Comment by Paul Graydon on August 7, 2009 at 2:16pm
Here's a very interesting take I read on the whole App Store pain the other day:
http://factoryjoe.com/blog/2009/08/01/steve-jobs-hates-the-appstore/
Comment by Paul Graydon on August 6, 2009 at 9:26am
I dislike the idea of closed software & closed hardware, so I avoid Apple like the plague. Which is a shame because they really do have probably the best idea of how an OS should be presented to an end user.

That and their ongoing rather bizarre and arbitrary application approval process only continues to make me glad I haven't got an iPhone. That they rejected the Google Voice application didnt' surprise me in the least. After all they blocked an e-reader application that enabled you to read Project Gutenberg books, because it allowed you to read the Karma Sutra. Just like their web browser allows you to do if you go to the Project Gutenberg site...

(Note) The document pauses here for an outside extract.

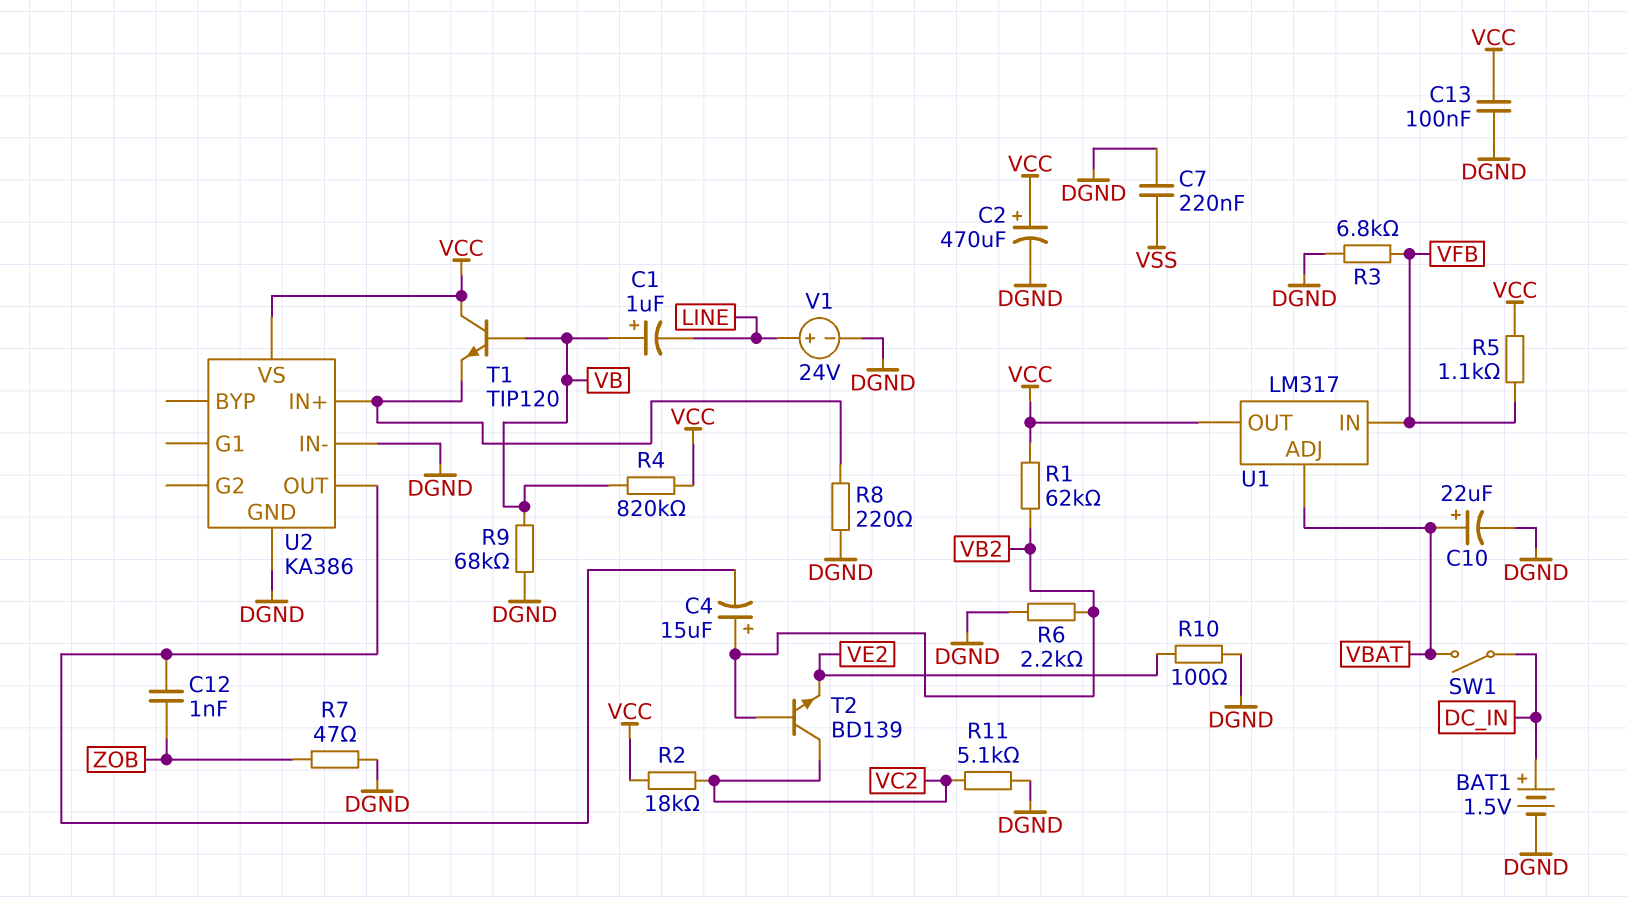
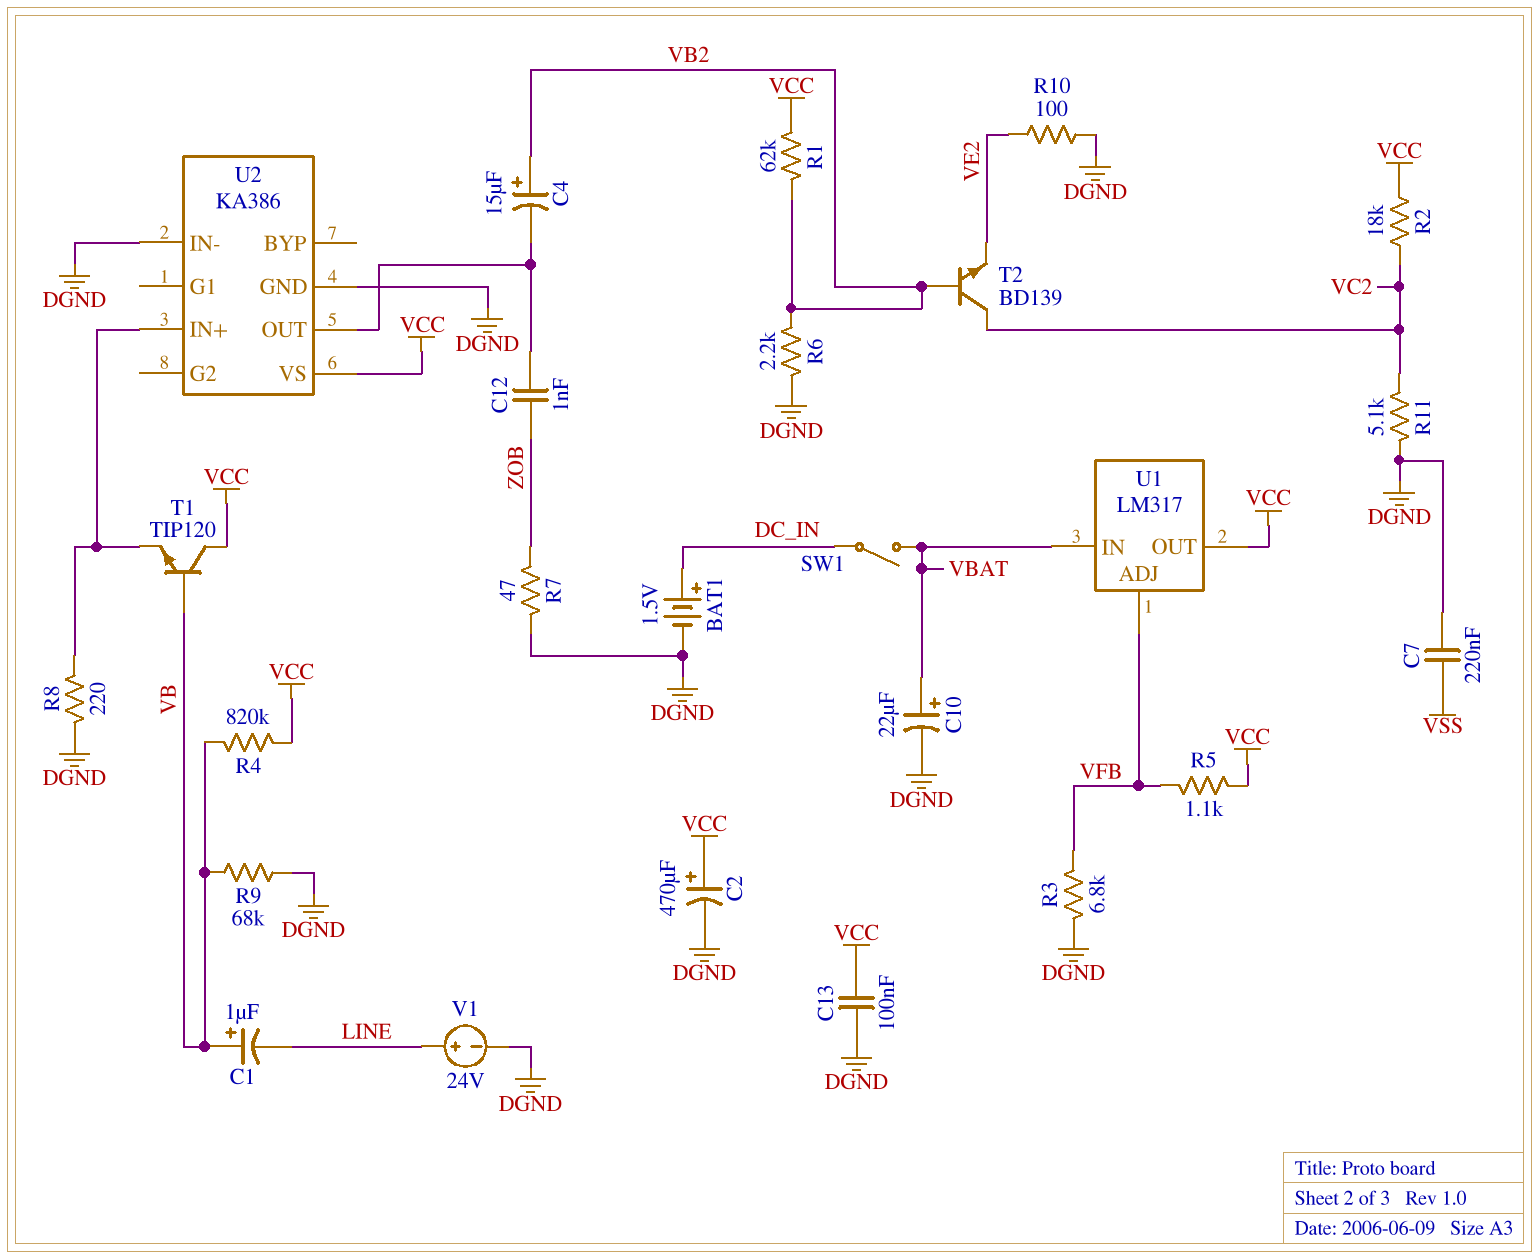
U1 pin ADJ: VBAT -> VFB
U1 pin IN: VFB -> VBAT

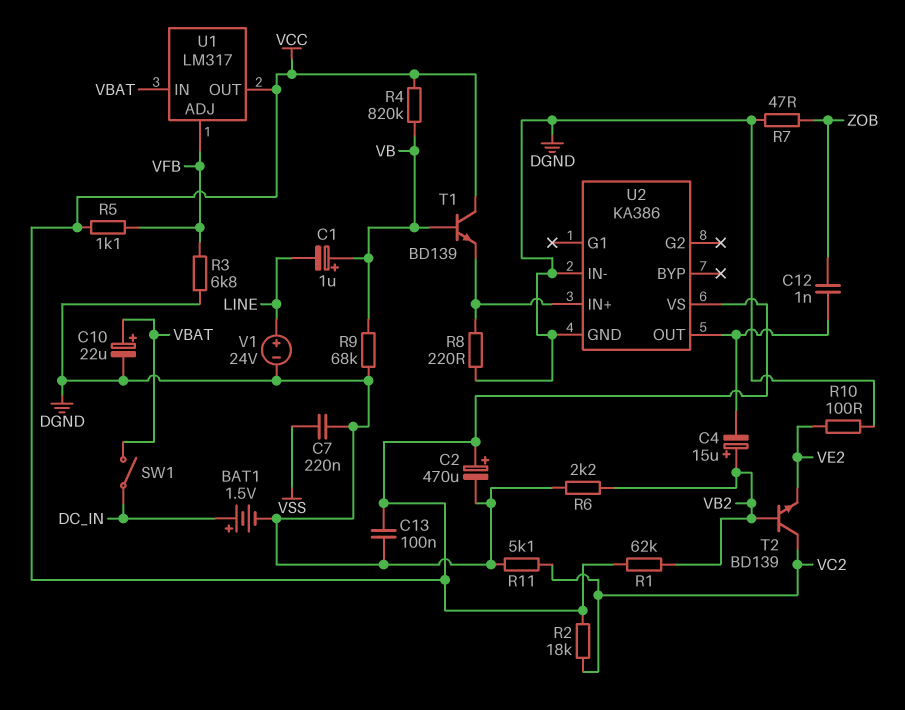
T1: NPN TIP120 (B VB, C VCC, E U2/IN+) -> NPN BD139 (B VB, C VCC, E U2/IN+)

It wouldn't surprise me to find AT&T had some involvement in the rejection process, their non-denial denial smacks of politician style evasion. They weren't lying, they just weren't actually telling you anything at all. AT&T along with a number of telco's seem to have failed to grasp that what they have been providing from day one is not a voice system, but an information system. The predominant medium has been voice but its always been about getting meaningful data from one point to another. Whilst voice was predominant their business model and pricing structure made sense but it's always been just a matter of time until IP or computer data became just as significant, and their business model and pricing has failed to account for that or adapt to that.

BT, the main telecoms company in the UK, was surprisingly foresighted for them and identified at the turn of the millennium that their existing model of making money from calls, and their infrastructure itself, was rapidly going to be unsuited to the end users needs. They announced a new project, 21CN, that is focussed on replacing PSTN with an IP based solution, and altering pricing schemes to suit. Instead of routing calls, it's routing packets, something which can be done for cheaper and allow them to provide more advanced services (CDN style). I haven't heard much of an update on 21CN since I left my last job at an ISP in the UK, but they were hoping for a 50% switchover to the new platform by the end of last year!